The work of George Abela, a professor in MSU's Department of Medicine and chief of the department's cardiology section, finds that cholesterol that has built up along the wall of an artery and crystallized from a liquid to a solid state can expand and then burst, sending material into the bloodstream.
It is this chain of events - the expansion of the liquid cholesterol as it crystallizes into a solid - that kick-starts the body's natural clotting process which, unfortunately in this case, works against the body, essentially shutting down the artery.

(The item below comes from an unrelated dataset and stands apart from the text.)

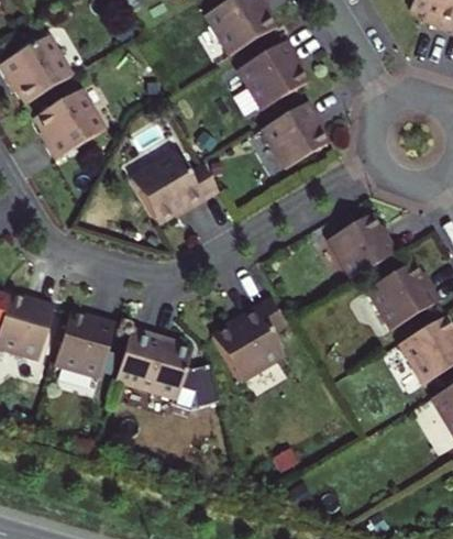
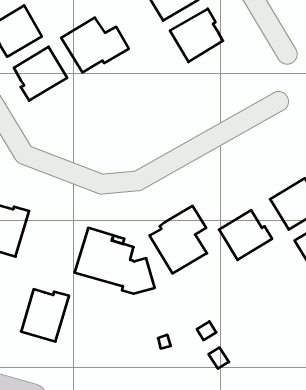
building: [262,100,328,168] -> none
building: [130,152,218,223] -> [61,18,129,72]
building: [328,213,397,278] -> [219,210,272,260]
building: [52,312,114,381] -> [21,289,69,341]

"As the cholesterol crystallizes, two things can happen," Abela said. "If it's a big pool of cholesterol, it will expand and just tear the cap off the deposit in the arterial wall. Or the crystals, which are sharp, needle-like structures, poke their way through the membrane covering the cholesterol deposit, like nails through wood."
It is the presence of the cholesterol crystals and other debris material released by the plaque rupture into the bloodstream that activates the clotting mechanism.
"What the clotting system is doing is reacting to an injury in the artery," he said. "Once a rupture or erosion of the surface of the artery occurs, then the clotting system is activated to do its job."
Abela compared the crystallization of the cholesterol to putting a plastic bottle of water into a freezer. Over time the water freezes and expands, pushing its way out of the bottle or breaking the bottle altogether.
What this work also means is that physicians and other health care providers now have another weapon in their arsenal against cardiovascular disease.
"So far, treatments have not been focused on this process," Abela said. "Now we have a target to attack with the various approaches we have. In the past, we've treated the various stages that lead to this final stage, rather than preventing or treating this final stage of the condition."
Abela stressed that it remains imperative that people use diet and exercise to keep cholesterol levels low.
"This really drives the point home how important cholesterol control can be," he said.
Until now, scientists had thought that inflammation of the wall had caused the breakdown of the cap that kept the cholesterol in the arterial plaque from rupturing. Abela said his findings don't necessarily discount the inflammation theory, but rather add another dimension to it.
"As the crystals form, they dig their way through the wall of the artery, and that may be a trigger for the inflammation," he said. "Inflammation is a normal mechanism, one that kicks in to repair the damage. That is why it is common to see inflammation at the site of these events."
The research was conducted in Abela's lab, research that he said was "as simple as science can get."
Essentially, Abela and colleagues took varying amounts of cholesterol, reduced it to a liquid form, and then watched it expand as it solidified. In doing so, it tore through thin biological membranes.
"After the cholesterol crystallized, its volume was about 45 percent larger than what we started with," he said. "And the entire process took all of about three minutes."